Please output each entry in the material beneath exactly as shown.

########################################

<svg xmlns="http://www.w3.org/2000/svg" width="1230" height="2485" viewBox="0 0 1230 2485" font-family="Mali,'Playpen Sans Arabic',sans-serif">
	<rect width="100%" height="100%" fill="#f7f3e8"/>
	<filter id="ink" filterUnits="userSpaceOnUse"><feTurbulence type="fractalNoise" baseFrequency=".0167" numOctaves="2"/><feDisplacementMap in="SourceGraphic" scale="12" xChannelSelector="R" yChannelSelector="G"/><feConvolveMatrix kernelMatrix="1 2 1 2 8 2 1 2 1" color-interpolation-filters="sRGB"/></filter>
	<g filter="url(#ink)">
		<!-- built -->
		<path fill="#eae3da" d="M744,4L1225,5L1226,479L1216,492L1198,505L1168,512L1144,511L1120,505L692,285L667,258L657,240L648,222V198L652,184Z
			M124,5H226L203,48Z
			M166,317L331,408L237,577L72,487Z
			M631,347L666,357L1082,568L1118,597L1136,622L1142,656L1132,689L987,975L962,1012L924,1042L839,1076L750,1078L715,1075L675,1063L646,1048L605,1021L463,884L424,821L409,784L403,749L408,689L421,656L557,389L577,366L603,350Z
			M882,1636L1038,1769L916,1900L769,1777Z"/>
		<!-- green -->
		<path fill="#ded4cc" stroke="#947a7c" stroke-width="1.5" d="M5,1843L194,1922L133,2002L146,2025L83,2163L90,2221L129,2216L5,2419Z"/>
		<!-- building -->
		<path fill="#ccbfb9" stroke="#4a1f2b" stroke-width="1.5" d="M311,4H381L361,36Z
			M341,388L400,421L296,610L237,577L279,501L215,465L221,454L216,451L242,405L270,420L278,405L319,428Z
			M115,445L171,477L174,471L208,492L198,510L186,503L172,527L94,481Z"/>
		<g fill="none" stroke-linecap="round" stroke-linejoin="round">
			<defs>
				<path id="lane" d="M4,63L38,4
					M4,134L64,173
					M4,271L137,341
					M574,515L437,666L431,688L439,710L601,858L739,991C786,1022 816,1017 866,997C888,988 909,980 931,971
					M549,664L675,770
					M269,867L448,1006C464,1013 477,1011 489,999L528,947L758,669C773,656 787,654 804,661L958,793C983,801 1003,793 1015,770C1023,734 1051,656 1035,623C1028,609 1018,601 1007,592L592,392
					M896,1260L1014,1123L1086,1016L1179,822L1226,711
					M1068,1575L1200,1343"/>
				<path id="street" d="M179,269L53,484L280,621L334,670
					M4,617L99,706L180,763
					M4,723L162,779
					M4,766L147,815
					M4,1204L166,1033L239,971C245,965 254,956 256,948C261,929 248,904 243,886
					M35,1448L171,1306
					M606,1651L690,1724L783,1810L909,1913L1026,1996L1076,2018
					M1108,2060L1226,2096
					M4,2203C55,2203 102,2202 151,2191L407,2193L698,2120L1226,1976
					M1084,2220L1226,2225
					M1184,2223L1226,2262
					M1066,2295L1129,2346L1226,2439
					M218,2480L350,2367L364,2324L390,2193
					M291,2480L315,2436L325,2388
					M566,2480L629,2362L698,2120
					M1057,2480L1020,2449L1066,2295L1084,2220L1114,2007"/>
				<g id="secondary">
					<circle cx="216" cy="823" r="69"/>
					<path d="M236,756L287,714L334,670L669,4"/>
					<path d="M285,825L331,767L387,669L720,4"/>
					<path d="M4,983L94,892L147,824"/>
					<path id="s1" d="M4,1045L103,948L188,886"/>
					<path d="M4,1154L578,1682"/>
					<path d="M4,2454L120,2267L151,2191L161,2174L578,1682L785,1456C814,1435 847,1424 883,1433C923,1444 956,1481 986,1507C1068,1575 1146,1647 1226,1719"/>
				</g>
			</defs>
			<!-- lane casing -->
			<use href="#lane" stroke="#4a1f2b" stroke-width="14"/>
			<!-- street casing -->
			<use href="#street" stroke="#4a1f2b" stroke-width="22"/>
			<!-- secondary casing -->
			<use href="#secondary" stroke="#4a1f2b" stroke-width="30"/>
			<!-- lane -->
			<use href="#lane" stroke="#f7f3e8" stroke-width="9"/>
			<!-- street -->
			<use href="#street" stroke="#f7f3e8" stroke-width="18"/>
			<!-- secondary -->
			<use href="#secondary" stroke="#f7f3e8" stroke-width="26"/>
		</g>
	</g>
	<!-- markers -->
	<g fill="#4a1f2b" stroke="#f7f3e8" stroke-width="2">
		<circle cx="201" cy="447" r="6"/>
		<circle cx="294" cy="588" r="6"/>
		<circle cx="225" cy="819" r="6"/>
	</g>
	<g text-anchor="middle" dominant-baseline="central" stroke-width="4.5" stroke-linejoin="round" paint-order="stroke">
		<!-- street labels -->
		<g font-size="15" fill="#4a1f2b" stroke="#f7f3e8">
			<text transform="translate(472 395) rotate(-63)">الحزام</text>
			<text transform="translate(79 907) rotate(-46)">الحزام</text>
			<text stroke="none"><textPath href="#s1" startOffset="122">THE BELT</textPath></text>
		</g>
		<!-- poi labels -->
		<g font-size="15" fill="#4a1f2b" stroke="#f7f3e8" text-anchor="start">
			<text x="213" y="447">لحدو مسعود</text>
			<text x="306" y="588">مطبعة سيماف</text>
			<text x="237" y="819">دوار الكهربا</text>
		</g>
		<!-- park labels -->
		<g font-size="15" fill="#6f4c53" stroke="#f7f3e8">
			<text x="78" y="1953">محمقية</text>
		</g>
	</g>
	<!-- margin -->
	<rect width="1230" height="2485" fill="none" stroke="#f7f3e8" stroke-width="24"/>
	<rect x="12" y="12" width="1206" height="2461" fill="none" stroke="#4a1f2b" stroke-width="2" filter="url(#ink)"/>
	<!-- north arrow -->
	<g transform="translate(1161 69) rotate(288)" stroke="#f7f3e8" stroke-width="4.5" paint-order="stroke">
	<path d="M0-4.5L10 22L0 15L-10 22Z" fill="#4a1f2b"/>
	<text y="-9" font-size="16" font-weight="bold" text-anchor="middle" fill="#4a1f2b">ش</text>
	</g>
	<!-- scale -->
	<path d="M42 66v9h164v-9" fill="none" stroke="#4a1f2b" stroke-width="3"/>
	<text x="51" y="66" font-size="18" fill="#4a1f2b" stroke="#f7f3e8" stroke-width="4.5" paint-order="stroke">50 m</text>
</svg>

########################################

**Completed exercise:**
<svg xmlns="http://www.w3.org/2000/svg" width="1230" height="2485" viewBox="0 0 1230 2485" font-family="Mali,'Playpen Sans Arabic',sans-serif">
	<rect width="100%" height="100%" fill="#f7f3e8"/>
	<filter id="ink" filterUnits="userSpaceOnUse"><feTurbulence type="fractalNoise" baseFrequency=".0167" numOctaves="2"/><feDisplacementMap in="SourceGraphic" scale="12" xChannelSelector="R" yChannelSelector="G"/><feConvolveMatrix kernelMatrix="1 2 1 2 8 2 1 2 1" color-interpolation-filters="sRGB"/></filter>
	<g filter="url(#ink)">
		<!-- built -->
		<path fill="#eae3da" d="M744,4L1225,5L1226,479L1216,492L1198,505L1168,512L1144,511L1120,505L692,285L667,258L657,240L648,222V198L652,184Z
			M124,5H226L203,48Z
			M166,317L331,408L237,577L72,487Z
			M631,347L666,357L1082,568L1118,597L1136,622L1142,656L1132,689L987,975L962,1012L924,1042L839,1076L750,1078L715,1075L675,1063L646,1048L605,1021L463,884L424,821L409,784L403,749L408,689L421,656L557,389L577,366L603,350Z
			M882,1636L1038,1769L916,1900L769,1777Z"/>
		<!-- green -->
		<path fill="#ded4cc" stroke="#947a7c" stroke-width="1.5" d="M5,1843L194,1922L133,2002L146,2025L83,2163L90,2221L129,2216L5,2419Z"/>
		<!-- building -->
		<path fill="#ccbfb9" stroke="#4a1f2b" stroke-width="1.5" d="M311,4H381L361,36Z
			M341,388L400,421L296,610L237,577L279,501L215,465L221,454L216,451L242,405L270,420L278,405L319,428Z
			M115,445L171,477L174,471L208,492L198,510L186,503L172,527L94,481Z"/>
		<g fill="none" stroke-linecap="round" stroke-linejoin="round">
			<defs>
				<path id="lane" d="M4,63L38,4
					M4,134L64,173
					M4,271L137,341
					M574,515L437,666L431,688L439,710L601,858L739,991C786,1022 816,1017 866,997C888,988 909,980 931,971
					M549,664L675,770
					M269,867L448,1006C464,1013 477,1011 489,999L528,947L758,669C773,656 787,654 804,661L958,793C983,801 1003,793 1015,770C1023,734 1051,656 1035,623C1028,609 1018,601 1007,592L592,392
					M896,1260L1014,1123L1086,1016L1179,822L1226,711
					M1068,1575L1200,1343"/>
				<path id="street" d="M179,269L53,484L280,621L334,670
					M4,617L99,706L180,763
					M4,723L162,779
					M4,766L147,815
					M4,1204L166,1033L239,971C245,965 254,956 256,948C261,929 248,904 243,886
					M35,1448L171,1306
					M606,1651L690,1724L783,1810L909,1913L1026,1996L1076,2018
					M1108,2060L1226,2096
					M4,2203C55,2203 102,2202 151,2191L407,2193L698,2120L1226,1976
					M1084,2220L1226,2225
					M1184,2223L1226,2262
					M1066,2295L1129,2346L1226,2439
					M218,2480L350,2367L364,2324L390,2193
					M291,2480L315,2436L325,2388
					M566,2480L629,2362L698,2120
					M1057,2480L1020,2449L1066,2295L1084,2220L1114,2007"/>
				<g id="secondary">
					<circle cx="216" cy="823" r="69"/>
					<path d="M236,756L287,714L334,670L669,4"/>
					<path d="M285,825L331,767L387,669L720,4"/>
					<path d="M4,983L94,892L147,824"/>
					<path id="s1" d="M4,1045L103,948L188,886"/>
					<path d="M4,1154L578,1682"/>
					<path d="M4,2454L120,2267L151,2191L161,2174L578,1682L785,1456C814,1435 847,1424 883,1433C923,1444 956,1481 986,1507C1068,1575 1146,1647 1226,1719"/>
				</g>
			</defs>
			<!-- lane casing -->
			<use href="#lane" stroke="#4a1f2b" stroke-width="14"/>
			<!-- street casing -->
			<use href="#street" stroke="#4a1f2b" stroke-width="22"/>
			<!-- secondary casing -->
			<use href="#secondary" stroke="#4a1f2b" stroke-width="30"/>
			<!-- lane -->
			<use href="#lane" stroke="#f7f3e8" stroke-width="9"/>
			<!-- street -->
			<use href="#street" stroke="#f7f3e8" stroke-width="18"/>
			<!-- secondary -->
			<use href="#secondary" stroke="#f7f3e8" stroke-width="26"/>
		</g>
	</g>
	<!-- markers -->
	<g fill="#4a1f2b" stroke="#f7f3e8" stroke-width="2">
		<circle cx="201" cy="447" r="6"/>
		<circle cx="294" cy="588" r="6"/>
		<circle cx="225" cy="819" r="6"/>
	</g>
	<g text-anchor="middle" dominant-baseline="central" stroke-width="4.5" stroke-linejoin="round" paint-order="stroke">
		<!-- street labels -->
		<g font-size="15" fill="#4a1f2b" stroke="#f7f3e8">
			<text transform="translate(472 395) rotate(-63)">الحزام</text>
			<text transform="translate(79 907) rotate(-46)">الحزام</text>
			<text stroke="none"><textPath href="#s1" startOffset="122">THE BELT</textPath></text>
		</g>
		<!-- poi labels -->
		<g font-size="15" fill="#4a1f2b" stroke="#f7f3e8" text-anchor="start">
			<text x="213" y="447">لحدو مسعود</text>
			<text x="306" y="588">مطبعة سيماف</text>
			<text x="237" y="819">دوار الكهربا</text>
		</g>
		<!-- park labels -->
		<g font-size="15" fill="#6f4c53" stroke="#f7f3e8">
			<text x="78" y="1953">محمقية</text>
		</g>
	</g>
	<!-- margin -->
	<rect width="1230" height="2485" fill="none" stroke="#f7f3e8" stroke-width="24"/>
	<rect x="12" y="12" width="1206" height="2461" fill="none" stroke="#4a1f2b" stroke-width="2" filter="url(#ink)"/>
	<!-- north arrow -->
	<g transform="translate(1161 69) rotate(288)" stroke="#f7f3e8" stroke-width="4.5" paint-order="stroke">
	<path d="M0-4.5L10 22L0 15L-10 22Z" fill="#4a1f2b"/>
	<text y="-9" font-size="16" font-weight="bold" text-anchor="middle" fill="#4a1f2b">ش</text>
	</g>
	<!-- scale -->
	<path d="M42 66v9h164v-9" fill="none" stroke="#4a1f2b" stroke-width="3"/>
	<text x="51" y="66" font-size="18" fill="#4a1f2b" stroke="#f7f3e8" stroke-width="4.5" paint-order="stroke">50 m</text>
</svg>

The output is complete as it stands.